What current KYA frameworks assume
Every major KYA implementation shares one assumption: the agent acts on behalf of a human.
This makes sense for today’s use cases. When you tell ChatGPT to book a flight, you’re still the principal—the agent is just your tool. KYA verifies that the human behind the agent is real and that they authorized the action.
But what happens when the agent isn’t representing anyone?
Some AI systems are already operating semi-autonomously. Truth Terminal, an AI that gained fame in 2024, holds its own cryptocurrency and makes its own financial decisions. Crypto AI agents on platforms like Virtuals Protocol and ai16z trade tokens without human intervention.

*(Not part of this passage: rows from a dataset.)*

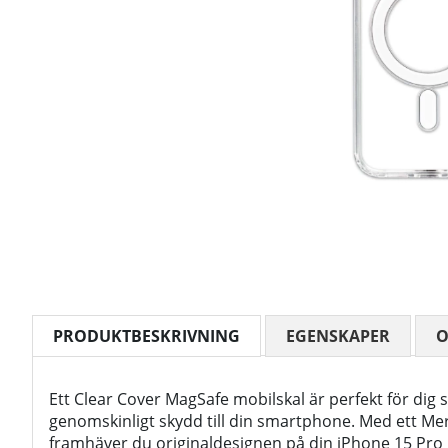
PRODUKTBESKRIVNING
EGENSKAPER
Ett Clear Cover MagSafe mobilskal är perfekt för dig s
genomskinligt skydd till din smartphone. Med ett Me
framhäver du originaldesignen på din iPhone 15 Pro M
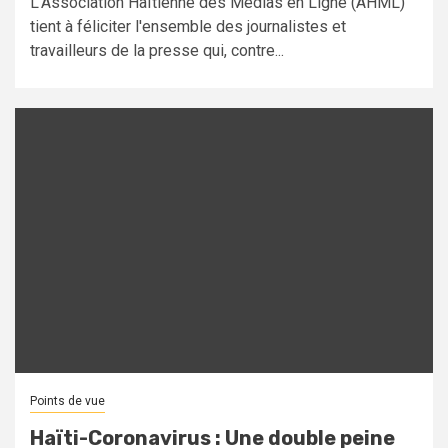
L'Association Haïtienne des Medias en Ligne (AHML)
tient à féliciter l'ensemble des journalistes et
travailleurs de la presse qui, contre...
Points de vue
Haïti-Coronavirus : Une double peine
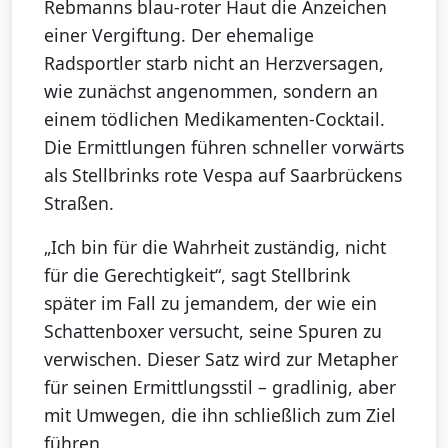
Rebmanns blau-roter Haut die Anzeichen
einer Vergiftung. Der ehemalige
Radsportler starb nicht an Herzversagen,
wie zunächst angenommen, sondern an
einem tödlichen Medikamenten-Cocktail.
Die Ermittlungen führen schneller vorwärts
als Stellbrinks rote Vespa auf Saarbrückens
Straßen.
„Ich bin für die Wahrheit zuständig, nicht
für die Gerechtigkeit“, sagt Stellbrink
später im Fall zu jemandem, der wie ein
Schattenboxer versucht, seine Spuren zu
verwischen. Dieser Satz wird zur Metapher
für seinen Ermittlungsstil – gradlinig, aber
mit Umwegen, die ihn schließlich zum Ziel
führen.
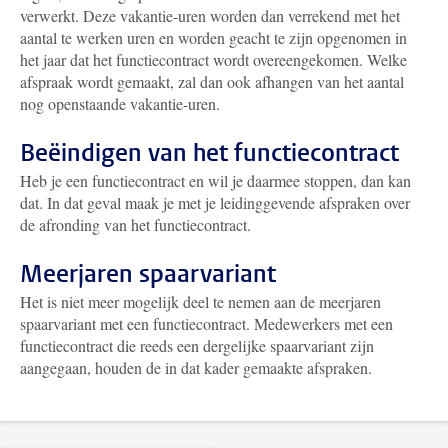
verwerkt. Deze vakantie-uren worden dan verrekend met het
aantal te werken uren en worden geacht te zijn opgenomen in
het jaar dat het functiecontract wordt overeengekomen. Welke
afspraak wordt gemaakt, zal dan ook afhangen van het aantal
nog openstaande vakantie-uren.
Beëindigen van het functiecontract
Heb je een functiecontract en wil je daarmee stoppen, dan kan
dat. In dat geval maak je met je leidinggevende afspraken over
de afronding van het functiecontract.
Meerjaren spaarvariant
Het is niet meer mogelijk deel te nemen aan de meerjaren
spaarvariant met een functiecontract. Medewerkers met een
functiecontract die reeds een dergelijke spaarvariant zijn
aangegaan, houden de in dat kader gemaakte afspraken.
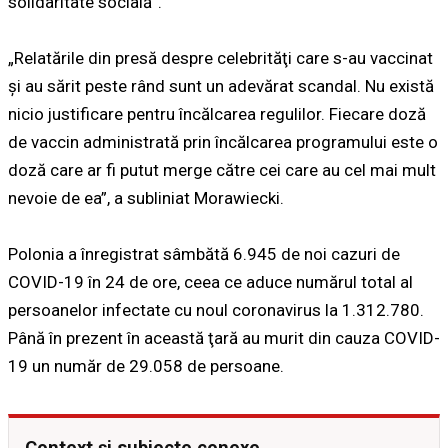
solidaritate socială”.
„Relatările din presă despre celebrităţi care s-au vaccinat
şi au sărit peste rând sunt un adevărat scandal. Nu există
nicio justificare pentru încălcarea regulilor. Fiecare doză
de vaccin administrată prin încălcarea programului este o
doză care ar fi putut merge către cei care au cel mai mult
nevoie de ea”, a subliniat Morawiecki.
Polonia a înregistrat sâmbătă 6.945 de noi cazuri de
COVID-19 în 24 de ore, ceea ce aduce numărul total al
persoanelor infectate cu noul coronavirus la 1.312.780.
Până în prezent în această ţară au murit din cauza COVID-
19 un număr de 29.058 de persoane.
Context și subiecte conexe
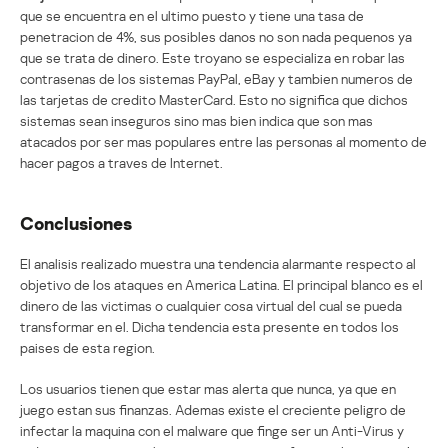
que se encuentra en el ultimo puesto y tiene una tasa de
penetracion de 4%, sus posibles danos no son nada pequenos ya
que se trata de dinero. Este troyano se especializa en robar las
contrasenas de los sistemas PayPal, eBay y tambien numeros de
las tarjetas de credito MasterCard. Esto no significa que dichos
sistemas sean inseguros sino mas bien indica que son mas
atacados por ser mas populares entre las personas al momento de
hacer pagos a traves de Internet.
Conclusiones
El analisis realizado muestra una tendencia alarmante respecto al
objetivo de los ataques en America Latina. El principal blanco es el
dinero de las victimas o cualquier cosa virtual del cual se pueda
transformar en el. Dicha tendencia esta presente en todos los
paises de esta region.
Los usuarios tienen que estar mas alerta que nunca, ya que en
juego estan sus finanzas. Ademas existe el creciente peligro de
infectar la maquina con el malware que finge ser un Anti-Virus y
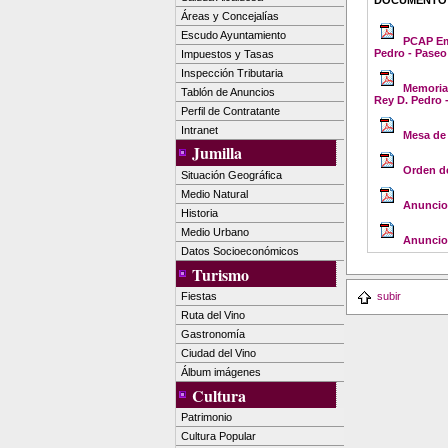
DOCUMENTO
Áreas y Concejalías
Escudo Ayuntamiento
PCAP Emb
Pedro - Paseo
Impuestos y Tasas
Inspección Tributaria
Memoria 
Tablón de Anuncios
Rey D. Pedro 
Perfil de Contratante
Intranet
Mesa de 
Jumilla
Orden de
Situación Geográfica
Medio Natural
Anuncio
Historia
Medio Urbano
Anuncio 
Datos Socioeconómicos
Turismo
subir
Fiestas
Ruta del Vino
Gastronomía
Ciudad del Vino
Álbum imágenes
Cultura
Patrimonio
Cultura Popular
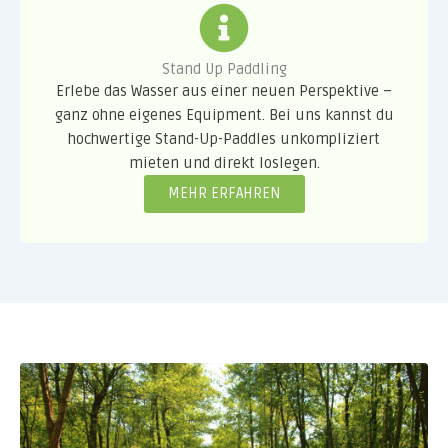
Stand Up Paddling
Erlebe das Wasser aus einer neuen Perspektive –
ganz ohne eigenes Equipment. Bei uns kannst du
hochwertige Stand-Up-Paddles unkompliziert
mieten und direkt loslegen.
MEHR ERFAHREN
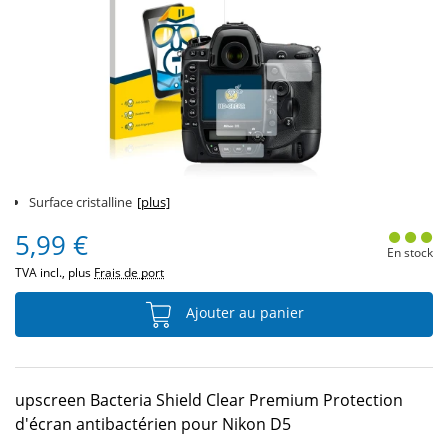
Surface cristalline
[plus]
5,99 €
En stock
TVA incl., plus
Frais de port
Ajouter au panier
upscreen Bacteria Shield Clear Premium Protection
d'écran antibactérien pour Nikon D5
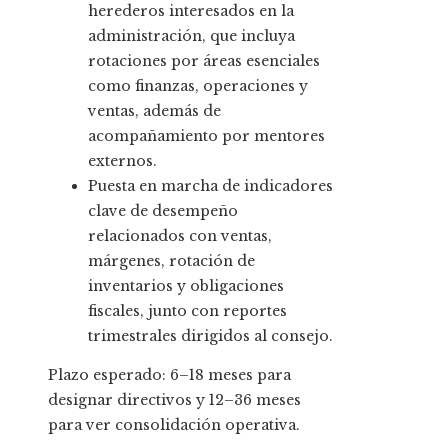
herederos interesados en la
administración, que incluya
rotaciones por áreas esenciales
como finanzas, operaciones y
ventas, además de
acompañamiento por mentores
externos.
Puesta en marcha de indicadores
clave de desempeño
relacionados con ventas,
márgenes, rotación de
inventarios y obligaciones
fiscales, junto con reportes
trimestrales dirigidos al consejo.
Plazo esperado: 6–18 meses para
designar directivos y 12–36 meses
para ver consolidación operativa.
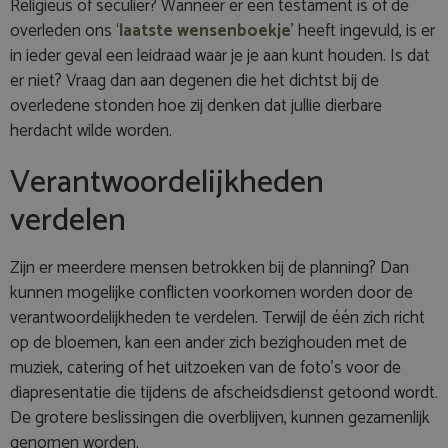
Religieus of seculier? Wanneer er een testament is of de
overleden ons ‘
laatste wensenboekje
’ heeft ingevuld, is er
in ieder geval een leidraad waar je je aan kunt houden. Is dat
er niet? Vraag dan aan degenen die het dichtst bij de
overledene stonden hoe zij denken dat jullie dierbare
herdacht wilde worden.
Verantwoordelijkheden
verdelen
Zijn er meerdere mensen betrokken bij de planning? Dan
kunnen mogelijke conflicten voorkomen worden door de
verantwoordelijkheden te verdelen. Terwijl de één zich richt
op de bloemen, kan een ander zich bezighouden met de
muziek, catering of het uitzoeken van de foto’s voor de
diapresentatie die tijdens de afscheidsdienst getoond wordt.
De grotere beslissingen die overblijven, kunnen gezamenlijk
genomen worden.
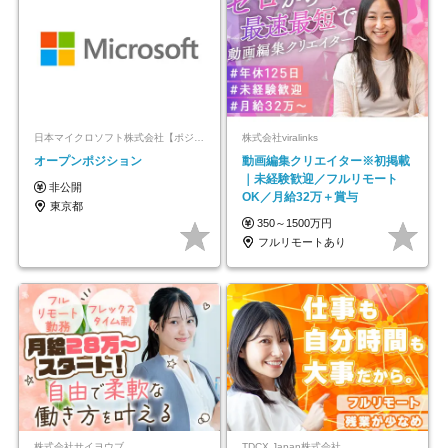
日本マイクロソフト株式会社【ポジションマッチ登録】
株式会社viralinks
オープンポジション
動画編集クリエイター※初掲載
｜未経験歓迎／フルリモート
非公開
OK／月給32万＋賞与
東京都
350～1500万円
フルリモートあり
株式会社サイヨウブ
TDCX Japan株式会社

If an AI agent registers itself, accumulates reputation over time, and transacts independently, current KYA frameworks don’t have a clear answer. They’re built for a world where every agent has a human behind it.
This is the gap that newer projects are attempting to fill. RNWY, for example, uses soulbound tokens (non-transferable identity) combined with decentralized identifiers to create identity infrastructure where humans and AI register the same way—no assumption that there’s always a human behind the agent.
The timeline so far
| Date | Event |
|---|---|
| February 2025 | Chaffer publishes “Know Your Agent” paper on SSRN |
| May 2025 | Vouched launches KYA suite and MCP-I specification |
| August 2025 | Trulioo and Worldpay announce KYA partnership |
| September 2025 | Vouched raises $17M Series A |
| September 2025 | Google launches Agent Payments Protocol |
| October 2025 | Visa launches Trusted Agent Protocol with Cloudflare |
| December 2025 | Trulioo joins Google AP2 |
| December 2025 | Visa announces hundreds of completed agent transactions |
| December 2025 | Visa and Akamai partnership for TAP + bot management |
What comes next
KYA is moving fast—faster than most compliance frameworks in history. Within a single year, it went from academic paper to production transactions.
Several questions remain open:
Interoperability. Will a Digital Agent Passport from Trulioo work with Visa TAP? Will MCP-I credentials be recognized by Google AP2? Without standards, we may end up with fragmented identity silos.
Regulation. The EU AI Act, U.S. state privacy laws, and financial regulations don’t yet address AI agent identity. How KYA frameworks align with emerging rules will shape adoption.
Autonomous agents. What happens when agents don’t represent humans at all? Current frameworks assume human accountability. That assumption may not hold.
Cost and accessibility. Enterprise solutions like Trulioo and Visa serve large merchants. Smaller businesses and individual developers need accessible options.
The space is early, fragmented, and moving quickly. If you’re building in agentic commerce, agent infrastructure, or identity verification, KYA is a term you’ll be hearing a lot more.